• [Provided passage]
+++

AG Issues Guidelines on State Criminal-Sentence Modifications

Returning to logic and uniformity by returning to the INA

By Andrew R. Arthur on October 30, 2019

On October 25, 2019, Attorney General (AG) William Barr issued a decision in Matter of Thomas and Matter of Thompson, which will return logic, order, and consistency to assessments by immigration judges (IJs) and the Board of Immigration Appeals (BIA) of their review of "state-court orders that modify, clarify, or otherwise alter a criminal alien's sentence". Pursuant to that decision, such orders will only have an effect on immigration proceedings, benefits, and relief if they are "based on a procedural or substantive defect in the underlying criminal proceeding", and not if they are "based on reasons unrelated to the merits of the underlying criminal proceeding, such as rehabilitation or the avoidance of immigration consequences."

Some explanation is necessary to frame that decision. Although immigration law is uniquely the province of the federal government, charges in removal proceedings are often premised on state court criminal convictions. For example, section 237(a)(2)(A)(iii) of the Immigration and Nationality Act (INA) renders removable any alien who has been convicted of an aggravated felony after admission. Included in the aggravated felony definition at section 101(a)(43)(F) of the INA is "a crime of violence (as defined in section 16 of title 18, but not including a purely political offense) for which the term of imprisonment [is] at least one year." This applies to not only federal criminal convictions, but also crimes under state law as well.

State courts will often attempt to vacate a conviction that would render an alien removable, or modify or "clarify" a criminal sentence for such a conviction, after that conviction is entered, and (in certain instances) after the sentence itself has been served. This is sometimes done for issues relating to the legality of the conviction, and sometimes for other reasons, including to allow criminal aliens to avoid the immigration consequences of those convictions. IJs and the BIA in those instances are left to determine what effect, if any, the underlying state convictions and sentences have for immigration purposes.

For example, in Matter of Pickering, the BIA held:

If a court vacates an alien's conviction for reasons solely related to rehabilitation or immigration hardships, rather than on the basis of a procedural or substantive defect in the underlying criminal proceedings, the conviction is not eliminated for immigration purposes.

That decision makes sense. Immigration is solely within the purview of the federal government, and although a state conviction may form the basis for removal, the several states have no power under our federal system to weigh in on the logic of Congress's decision to render certain aliens removable for specified criminal offenses.

Prior to the AG's decision, however, the law was a bit less clear as related to "state-court orders that modif[ied], clarif[ied], or otherwise alter[ed] a criminal alien's sentence".

In Matter of Cota, for example, the BIA held:

A trial court's decision to modify or reduce an alien's criminal sentence nunc pro tunc is entitled to full faith and credit by the [IJs] and the [BIA], and such a modified or reduced sentence is recognized as valid for purposes of the immigration law without regard to the trial court's reasons for effecting the modification or reduction.

+++

• [Task set]
**a)** In the article on the Attorney General's sentencing guidelines, reproduce the passage starting at "A trial court's" and ending at "modification or reduction.", substituting "complete deference" for "full faith and credit".
**b)** According to the article on the Attorney General's sentencing guidelines, on what date did William Barr issue the decision in Matter of Thomas and Matter of Thompson?
**c)** Write the next part of the article on the Attorney General's sentencing guidelines, picking up from the point where it stops.

[Recorded data]

+++

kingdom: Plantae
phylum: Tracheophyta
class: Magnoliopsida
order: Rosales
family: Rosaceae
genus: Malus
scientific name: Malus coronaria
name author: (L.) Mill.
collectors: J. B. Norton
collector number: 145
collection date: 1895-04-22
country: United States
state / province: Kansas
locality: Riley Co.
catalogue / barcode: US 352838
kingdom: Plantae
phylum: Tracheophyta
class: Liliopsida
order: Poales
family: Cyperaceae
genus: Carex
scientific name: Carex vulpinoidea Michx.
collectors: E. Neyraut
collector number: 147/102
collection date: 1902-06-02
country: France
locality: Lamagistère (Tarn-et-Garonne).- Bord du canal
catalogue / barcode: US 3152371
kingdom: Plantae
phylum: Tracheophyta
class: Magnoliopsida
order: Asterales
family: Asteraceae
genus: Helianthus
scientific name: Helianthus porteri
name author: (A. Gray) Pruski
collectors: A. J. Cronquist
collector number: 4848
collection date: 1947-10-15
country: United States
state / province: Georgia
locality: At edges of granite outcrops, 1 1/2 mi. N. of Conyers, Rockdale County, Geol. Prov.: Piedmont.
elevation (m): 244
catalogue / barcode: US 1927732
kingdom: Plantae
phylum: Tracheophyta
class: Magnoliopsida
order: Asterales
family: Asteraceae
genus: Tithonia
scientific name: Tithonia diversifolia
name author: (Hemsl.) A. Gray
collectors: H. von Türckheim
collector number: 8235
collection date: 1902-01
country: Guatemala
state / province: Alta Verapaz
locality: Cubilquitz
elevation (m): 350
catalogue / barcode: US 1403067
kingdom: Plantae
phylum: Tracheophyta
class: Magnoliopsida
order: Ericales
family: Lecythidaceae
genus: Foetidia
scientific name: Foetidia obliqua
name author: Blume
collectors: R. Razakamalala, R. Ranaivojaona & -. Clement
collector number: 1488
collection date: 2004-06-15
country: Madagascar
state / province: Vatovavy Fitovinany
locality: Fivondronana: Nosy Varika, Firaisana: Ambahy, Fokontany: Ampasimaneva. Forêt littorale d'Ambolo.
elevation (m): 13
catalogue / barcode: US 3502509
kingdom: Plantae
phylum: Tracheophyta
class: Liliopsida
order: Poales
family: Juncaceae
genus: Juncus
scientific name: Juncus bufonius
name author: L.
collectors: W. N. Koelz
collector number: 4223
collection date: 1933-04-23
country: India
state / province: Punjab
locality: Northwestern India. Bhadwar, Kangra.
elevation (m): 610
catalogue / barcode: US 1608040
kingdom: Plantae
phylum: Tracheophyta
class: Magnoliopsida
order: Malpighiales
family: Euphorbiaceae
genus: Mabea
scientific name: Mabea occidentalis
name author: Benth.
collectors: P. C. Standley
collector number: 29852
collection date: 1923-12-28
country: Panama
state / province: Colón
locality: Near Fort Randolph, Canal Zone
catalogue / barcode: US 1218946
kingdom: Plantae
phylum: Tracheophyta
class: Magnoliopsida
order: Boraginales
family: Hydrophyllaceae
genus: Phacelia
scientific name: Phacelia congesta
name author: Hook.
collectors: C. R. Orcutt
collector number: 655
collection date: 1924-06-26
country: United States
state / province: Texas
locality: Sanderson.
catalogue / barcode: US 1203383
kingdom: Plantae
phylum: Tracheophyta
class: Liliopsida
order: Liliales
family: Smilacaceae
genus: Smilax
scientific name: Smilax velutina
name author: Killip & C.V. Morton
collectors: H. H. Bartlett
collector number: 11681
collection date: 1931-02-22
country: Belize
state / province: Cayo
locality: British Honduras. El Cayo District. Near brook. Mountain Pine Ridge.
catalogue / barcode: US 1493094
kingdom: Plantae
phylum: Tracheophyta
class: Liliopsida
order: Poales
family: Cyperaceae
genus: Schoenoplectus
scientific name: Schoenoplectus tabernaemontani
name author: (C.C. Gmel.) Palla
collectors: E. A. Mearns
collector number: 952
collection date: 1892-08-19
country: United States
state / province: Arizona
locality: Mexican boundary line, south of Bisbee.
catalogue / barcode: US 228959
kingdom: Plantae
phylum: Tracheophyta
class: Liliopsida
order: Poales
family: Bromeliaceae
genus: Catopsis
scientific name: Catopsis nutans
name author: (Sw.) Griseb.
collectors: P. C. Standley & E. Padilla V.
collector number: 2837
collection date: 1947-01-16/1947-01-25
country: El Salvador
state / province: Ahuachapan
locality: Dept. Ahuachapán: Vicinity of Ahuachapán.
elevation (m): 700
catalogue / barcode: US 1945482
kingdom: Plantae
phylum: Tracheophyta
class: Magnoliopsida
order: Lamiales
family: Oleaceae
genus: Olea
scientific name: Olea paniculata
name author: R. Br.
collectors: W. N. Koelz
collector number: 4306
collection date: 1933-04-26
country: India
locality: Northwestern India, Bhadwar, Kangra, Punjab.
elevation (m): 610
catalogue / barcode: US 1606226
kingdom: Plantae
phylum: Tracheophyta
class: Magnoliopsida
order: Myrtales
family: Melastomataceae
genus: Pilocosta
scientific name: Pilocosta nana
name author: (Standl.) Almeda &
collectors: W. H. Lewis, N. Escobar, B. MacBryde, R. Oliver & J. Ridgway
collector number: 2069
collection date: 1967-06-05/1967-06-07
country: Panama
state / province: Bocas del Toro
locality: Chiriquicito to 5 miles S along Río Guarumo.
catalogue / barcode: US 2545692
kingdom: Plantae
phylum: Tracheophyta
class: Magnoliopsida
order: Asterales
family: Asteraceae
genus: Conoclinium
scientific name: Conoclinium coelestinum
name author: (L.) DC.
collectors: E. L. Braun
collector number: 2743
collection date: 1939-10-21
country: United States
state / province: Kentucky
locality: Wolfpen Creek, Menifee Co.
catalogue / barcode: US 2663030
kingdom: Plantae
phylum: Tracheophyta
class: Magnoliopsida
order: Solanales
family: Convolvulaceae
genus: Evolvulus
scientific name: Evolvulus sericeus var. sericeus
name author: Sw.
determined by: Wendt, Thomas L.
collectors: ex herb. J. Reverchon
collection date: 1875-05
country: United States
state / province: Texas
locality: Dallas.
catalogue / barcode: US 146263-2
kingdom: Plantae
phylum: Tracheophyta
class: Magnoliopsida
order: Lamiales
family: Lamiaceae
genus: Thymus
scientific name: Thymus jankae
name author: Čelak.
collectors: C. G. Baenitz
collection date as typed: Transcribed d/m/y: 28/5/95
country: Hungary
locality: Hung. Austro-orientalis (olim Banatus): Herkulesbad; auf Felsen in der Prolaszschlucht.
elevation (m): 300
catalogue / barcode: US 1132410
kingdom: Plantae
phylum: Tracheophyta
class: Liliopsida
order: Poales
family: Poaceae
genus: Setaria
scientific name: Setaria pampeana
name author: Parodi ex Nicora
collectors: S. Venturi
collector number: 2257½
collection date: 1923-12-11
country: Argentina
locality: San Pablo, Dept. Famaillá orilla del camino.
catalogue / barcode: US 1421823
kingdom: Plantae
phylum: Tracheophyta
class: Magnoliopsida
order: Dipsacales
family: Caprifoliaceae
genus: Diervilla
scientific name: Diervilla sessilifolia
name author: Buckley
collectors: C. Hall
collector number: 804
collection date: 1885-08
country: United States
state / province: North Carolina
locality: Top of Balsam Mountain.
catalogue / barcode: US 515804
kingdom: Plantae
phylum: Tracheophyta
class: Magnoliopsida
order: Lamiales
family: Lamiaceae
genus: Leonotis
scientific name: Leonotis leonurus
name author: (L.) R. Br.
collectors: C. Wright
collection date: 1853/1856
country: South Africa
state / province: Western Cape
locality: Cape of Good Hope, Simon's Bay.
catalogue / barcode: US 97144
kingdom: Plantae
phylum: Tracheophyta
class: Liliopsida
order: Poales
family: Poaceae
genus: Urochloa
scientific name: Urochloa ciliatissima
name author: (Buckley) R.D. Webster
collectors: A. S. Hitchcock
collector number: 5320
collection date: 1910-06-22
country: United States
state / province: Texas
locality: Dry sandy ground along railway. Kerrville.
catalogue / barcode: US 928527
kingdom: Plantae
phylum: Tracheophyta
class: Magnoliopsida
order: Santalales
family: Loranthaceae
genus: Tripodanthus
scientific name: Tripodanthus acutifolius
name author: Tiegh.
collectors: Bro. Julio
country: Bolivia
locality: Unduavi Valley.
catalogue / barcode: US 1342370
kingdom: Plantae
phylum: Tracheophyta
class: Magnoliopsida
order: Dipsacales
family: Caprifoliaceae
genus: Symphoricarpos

+++

• [Task-by-task answers]
**a)**
A trial court's decision to modify or reduce an alien's criminal sentence nunc pro tunc is entitled to complete deference by the [IJs] and the [BIA], and such a modified or reduced sentence is recognized as valid for purposes of the immigration law without regard to the trial court's reasons for effecting the modification or reduction.

**b)** October 25, 2019.

**c)**
This gave state court judges significant arbitrary power to meddle in the federal sphere, by allowing them to "modify or reduce" a sentence after the fact to allow an alien to escape the immigration consequences of his or her criminal activities.

In Matter of Estrada, on the other hand, the BIA held:

Where the respondent's original sentence for his [state] conviction was ambiguous as to whether he was sentenced to probation or a probated term of imprisonment, a clarification order issued by the sentencing judge to correct an obvious discrepancy in her original order will be given effect in determining whether the respondent was sentenced to a term of imprisonment of at least 1 year. [Emphasis added.]

That decision makes a little more sense. State criminal conviction records are often not as clear as the average IJ would hope, and this is especially true in the case of criminal conviction records from a state with which the IJ is not familiar. A clarification order that does not modify or change the original sentence can greatly assist the immigration court in such a case. At least in the abstract.

The cases of Thomas and Thompson demonstrate, however, how these rules relating to sentencing can have inconsistent effects that Congress plainly did not intend.

At issue in both of the cases under consideration by the AG was the same Georgia statute: family violence battery under Ga. Code Ann. § 16-5-23.1(f). That provision states, in pertinent part:

(a) A person commits the offense of battery when he or she intentionally causes substantial physical harm or visible bodily harm to another.

(b) As used in this Code section, the term "visible bodily harm" means bodily harm capable of being perceived by a person other than the victim and may include, but is not limited to, substantially blackened eyes, substantially swollen lips or other facial or body parts, or substantial bruises to body parts.

...

(f)(1) As used in this subsection, the term "household member" means past or present spouses, persons who are parents of the same child, parents and children, stepparents and stepchildren, foster parents and foster children, or other persons living or formerly living in the same household.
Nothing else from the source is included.